Saturday, October 18, 2008

Soup!

It was unseasonably warm and sunny the past two weeks and I was not feeling it. In mid October, I don't want to have to deal with highs of 80 and constant sunshine. I'm looking longingly at leather boots and big sweaters. I'm so over sundresses.

The weather was throwing off my cooking as well. I have about 10 soup recipes I've been reading longingly at work, refreshing the Weather Channel page trying to see when it turns into fall. French onion soup, butternut squash with cumin and coriander, curried carrot soup, southwest tomato, miso soup, lentil soup.... And a recently bought an adorable little soup tureen-


Earlier this week I made a late-summer soup, an attempt to compromise with the weather. I made a bouillabaisse with tomato and corn. The recipe is intended to use fresh-from-the-farm heirloom tomatoes and sweet corn off the cob, which is lovely, but substituting two 14 0z cans of diced tomatoes and half a bag of frozen corn didn't do any harm. Cooked a little garlic in some olive oil, threw in canned tomatoes, a cup of white wine, a can of chicken broth, and a pinch of saffron. (Yeah, saffron is stupid expensive. I wouldn't recommend running out and spending your week's food budget on it to make this soup. If you have it, awesome.) Throw in a pound of some seafood- I used cod, cut up in chunks. You can use halibut, shrimp, bay scallops, mussels, or a combination there of. After the fish is cooked through, stir in corn.
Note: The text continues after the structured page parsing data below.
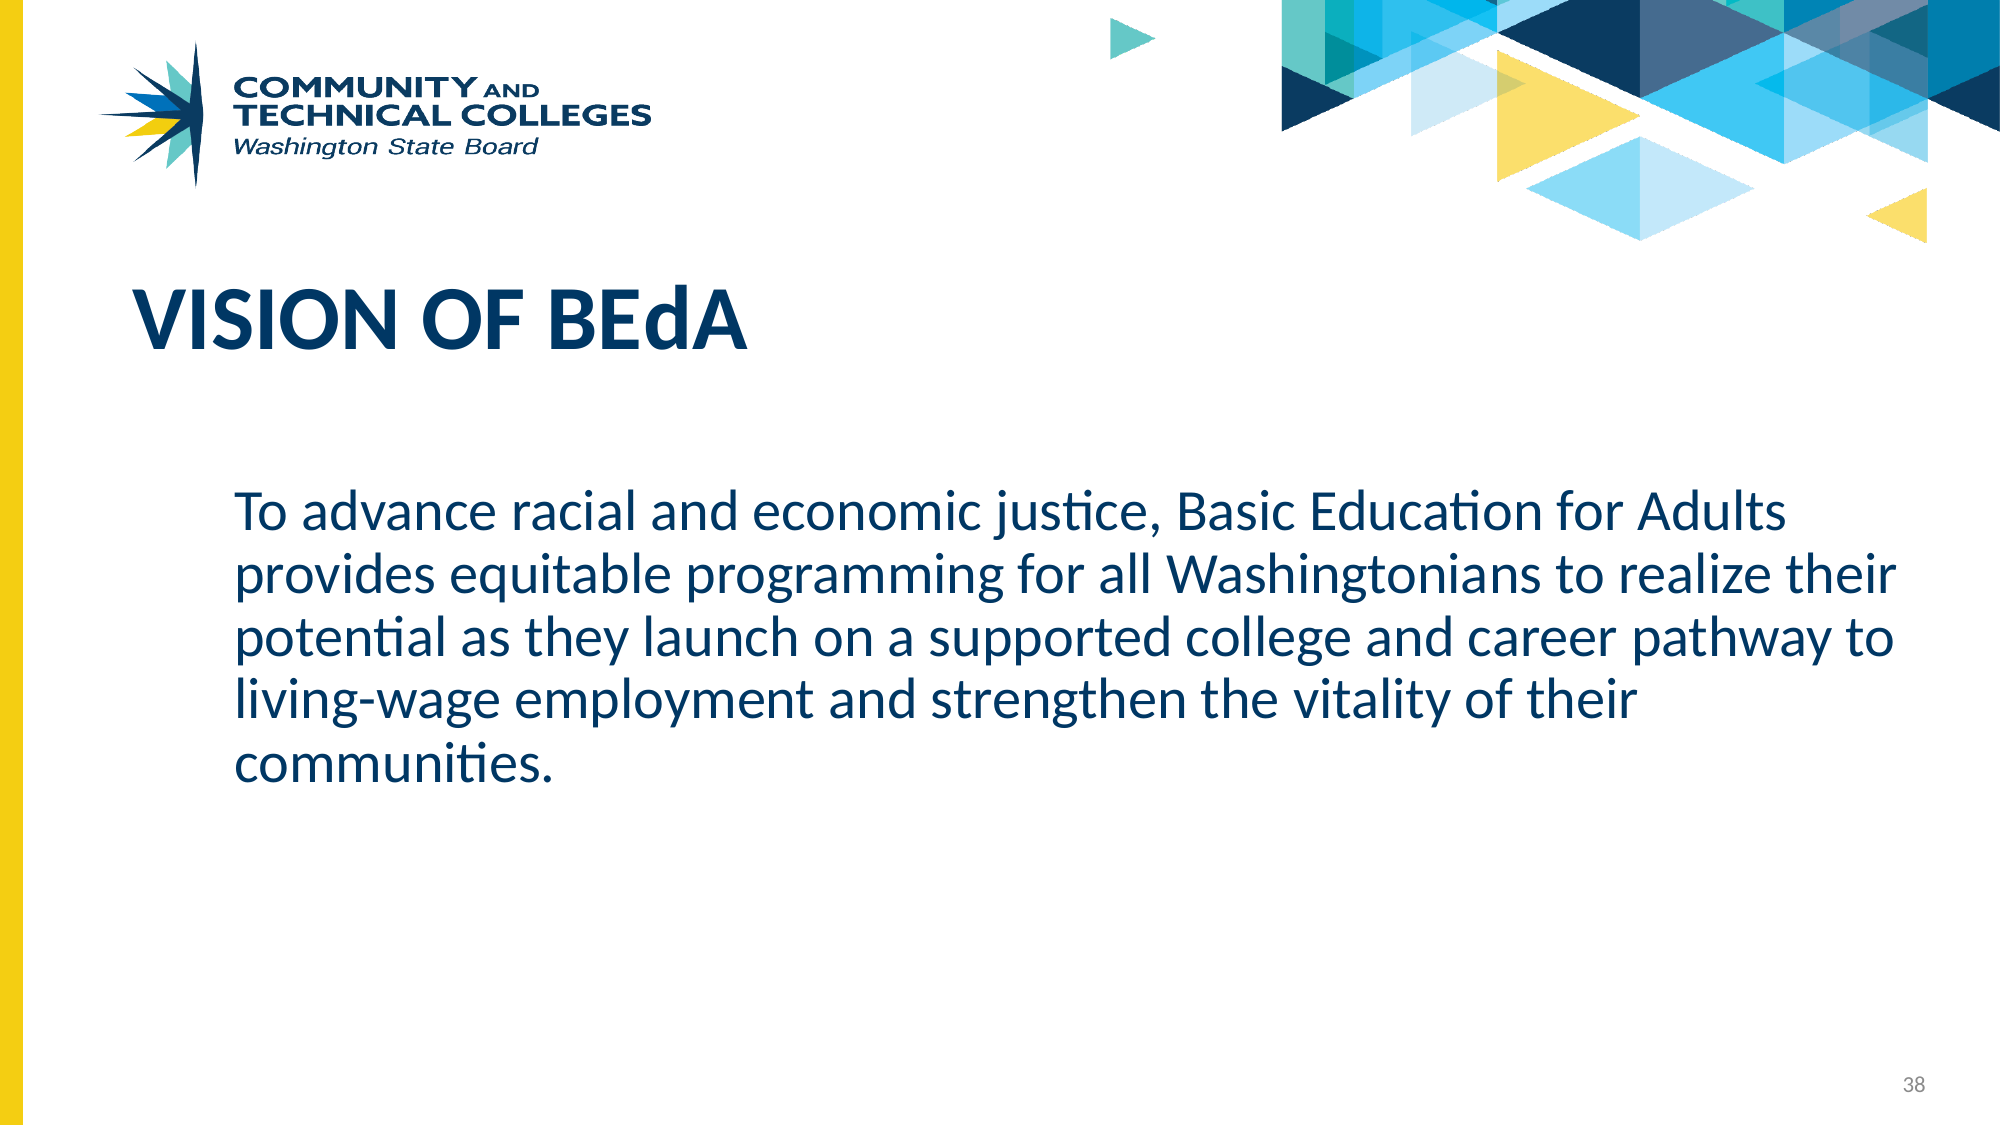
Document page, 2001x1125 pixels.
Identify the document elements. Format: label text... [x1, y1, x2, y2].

title Vision of BEdA [117, 254, 1941, 385]
picture [23, 25, 742, 228]
slide_number 38 [1838, 1063, 1941, 1103]
list To advance racial and economic justice, Basic Education for Adults provides equitable programming for all Washingtonians to realize their potential as they launch on a supported college and career pathway to living-wage employment and strengthen the vitality of their communities. [219, 472, 1960, 836]
picture [1110, 0, 2000, 243]
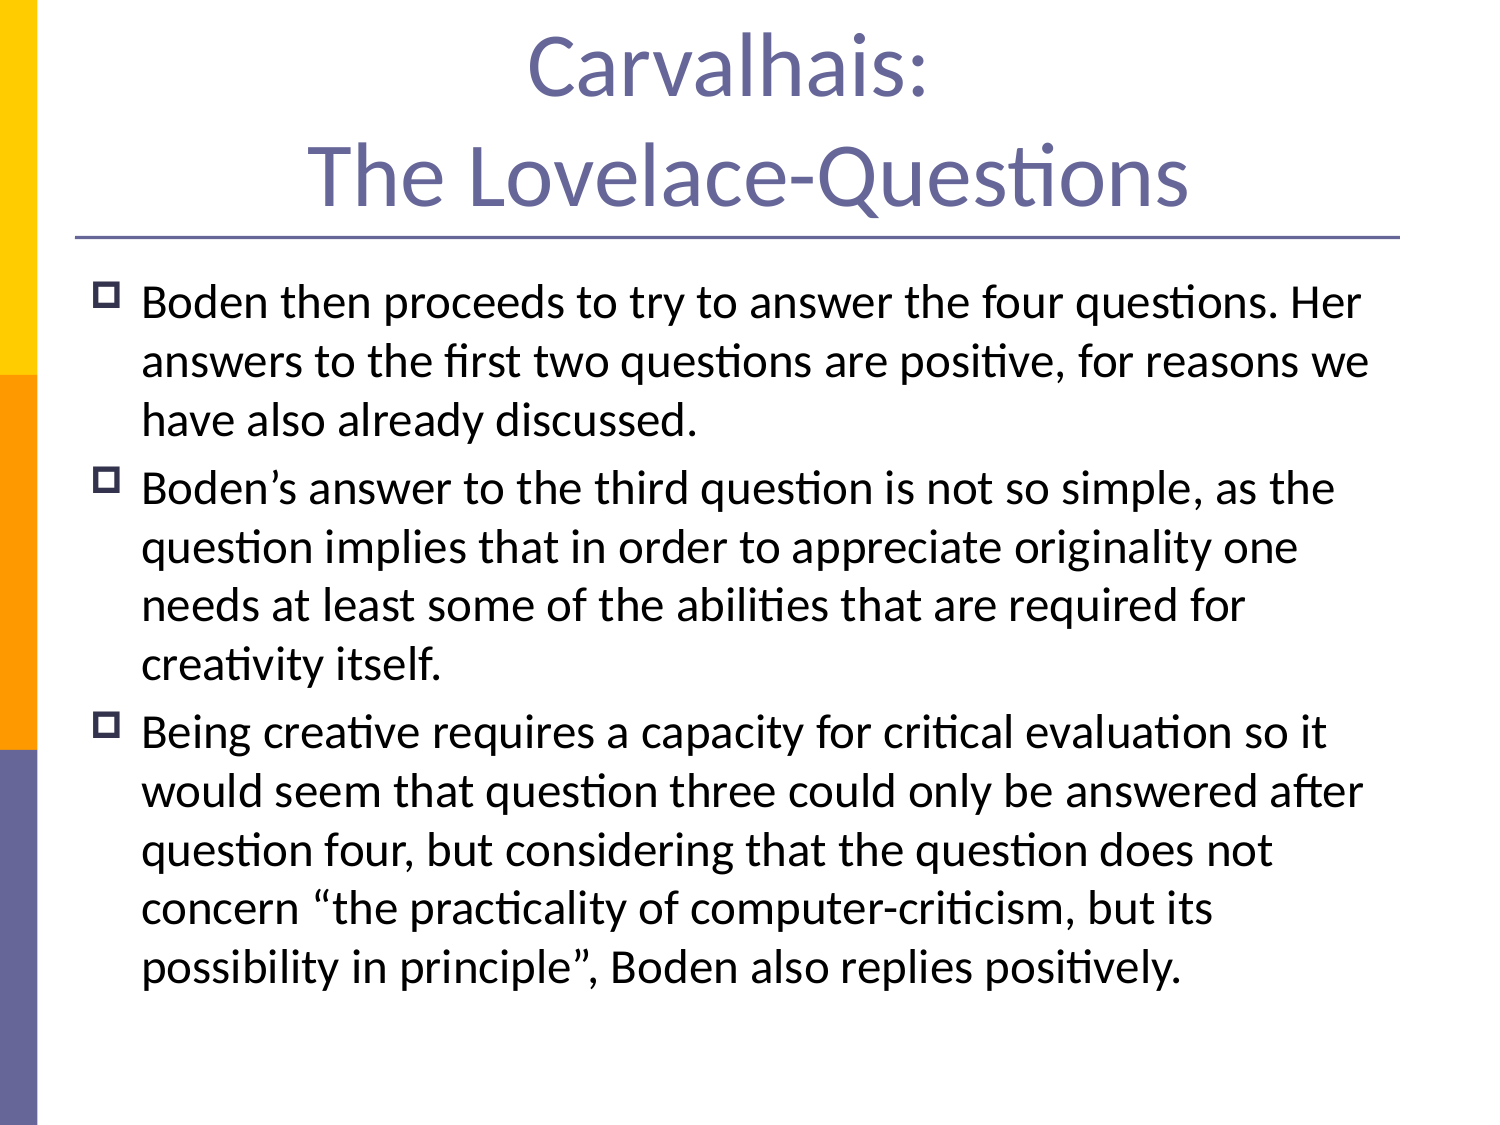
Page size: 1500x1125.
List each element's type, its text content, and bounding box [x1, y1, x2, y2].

list Boden then proceeds to try to answer the four questions. Her answers to the first two questions are positive, for reasons we have also already discussed. Boden’s answer to the third question is not so simple, as the question implies that in order to appreciate originality one needs at least some of the abilities that are required for creativity itself. Being creative requires a capacity for critical evaluation so it would seem that question three could only be answered after question four, but considering that the question does not concern “the practicality of computer-criticism, but its possibility in principle”, Boden also replies positively. [74, 262, 1426, 1006]
title Carvalhais: The Lovelace-Questions [74, 45, 1426, 233]
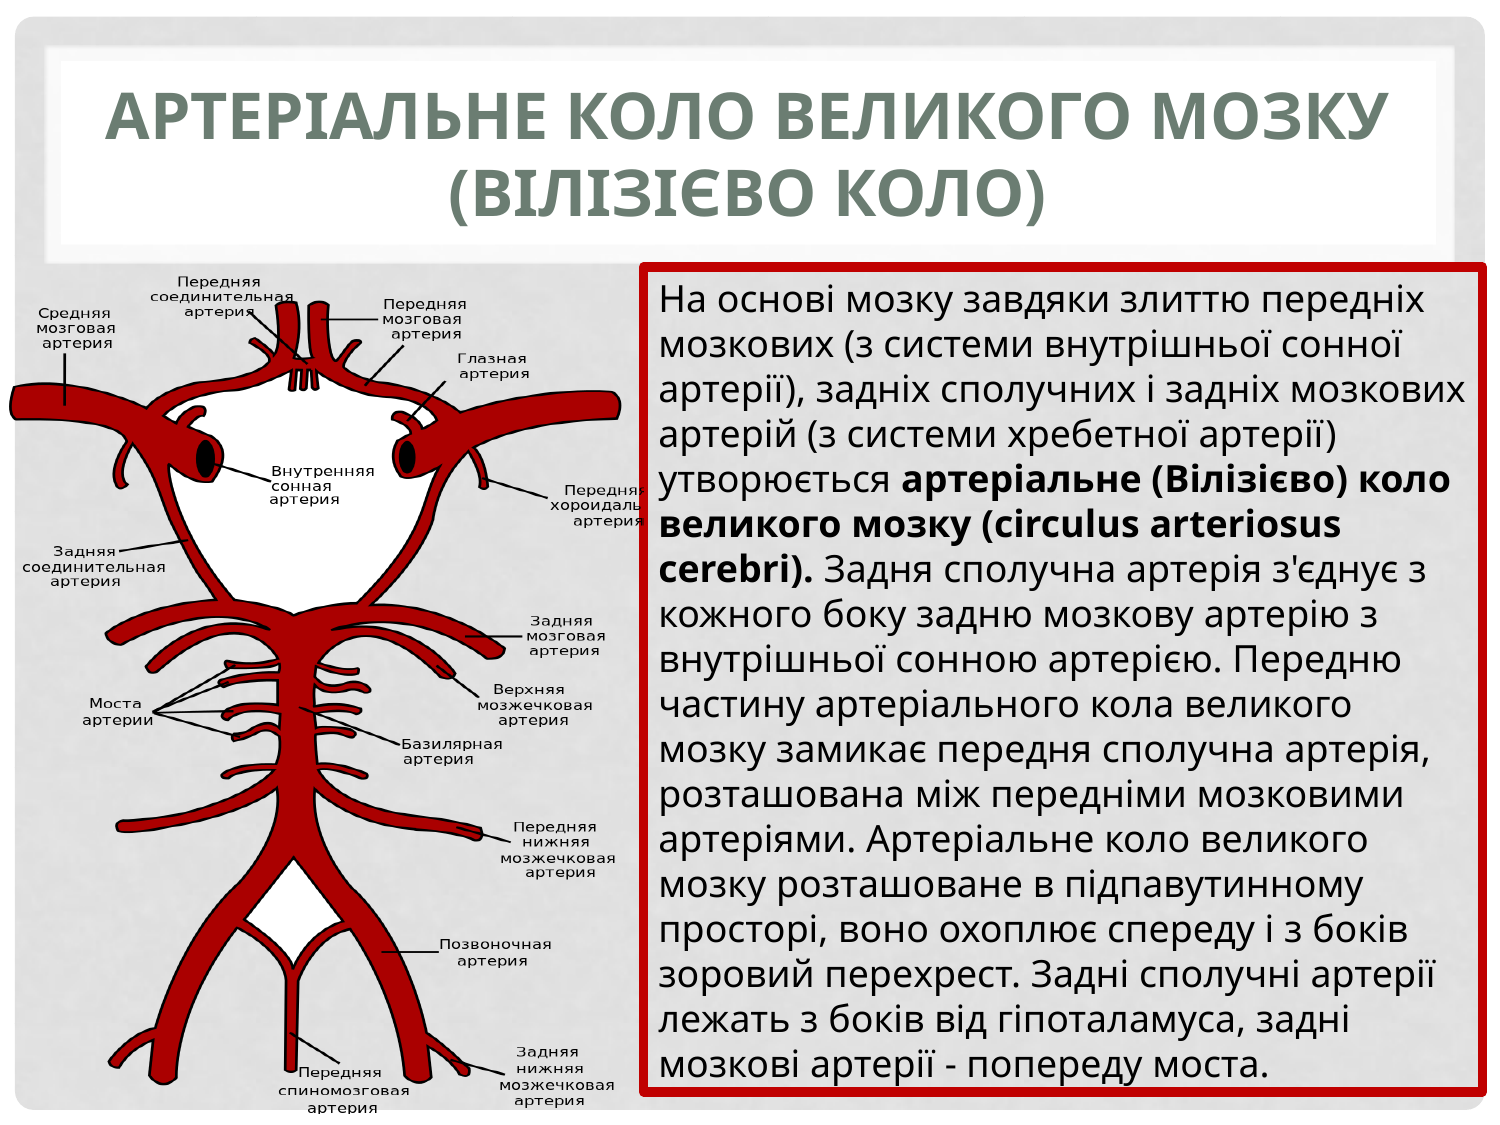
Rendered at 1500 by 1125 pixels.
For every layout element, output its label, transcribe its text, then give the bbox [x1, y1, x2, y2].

title артеріальне коло великого мозку (Вілізієво коло) [69, 66, 1425, 238]
text_box На основі мозку завдяки злиттю передніх мозкових (з системи внутрішньої сонної артерії), задніх сполучних і задніх мозкових артерій (з системи хребетної артерії) утворюється артеріальне (Вілізієво) коло великого мозку (circulus arteriosus cerebri). Задня сполучна артерія з'єднує з кожного боку задню мозкову артерію з внутрішньої сонною артерією. Передню частину артеріального кола великого мозку замикає передня сполучна артерія, розташована між передніми мозковими артеріями. Артеріальне коло великого мозку розташоване в підпавутинному просторі, воно охоплює спереду і з боків зоровий перехрест. Задні сполучні артерії лежать з боків від гіпоталамуса, задні мозкові артерії - попереду моста. [644, 267, 1483, 1092]
picture [0, 266, 644, 1114]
And now it's nice and cold outside. Kinda rainy too. It seemed like a good day to try out my gorgeous new Wusthof chef's knife to chop up a big pile of vegetables for a minestrone. I diced up a medium onion, two stalks of celery, a big carrot and 3 cloves of garlic to make a standard mirepoix. Nice low and slow heat lets the onions caramelize a little, giving the soup amazing depth. The Fine Cooking recipe I was sort of following called for chopped savoy cabbage, but standing in the supermarket, the kale sitting next to the cabbage looked a lot more appealing. And I didn't have to buy a basketball-sized head of it. (And I freaking love kale.) After the chopped kale cooked down I added a can of diced tomatoes and 3 cups of chicken broth. Instead of pasta, I added some barley. I love whole grains, they have that dense chewy texture and nutty flavor. To pump it up, I threw in the rinds off of a wedge of Parmesan, a really cool way to give it more flavor. After simmering for a while I added in a can of kidney beans.



With vegetable broth, this is a really great well rounded vegetarian meal. Between the barley, the kidney beans, and the kale, this couldn't really be any more nutritious.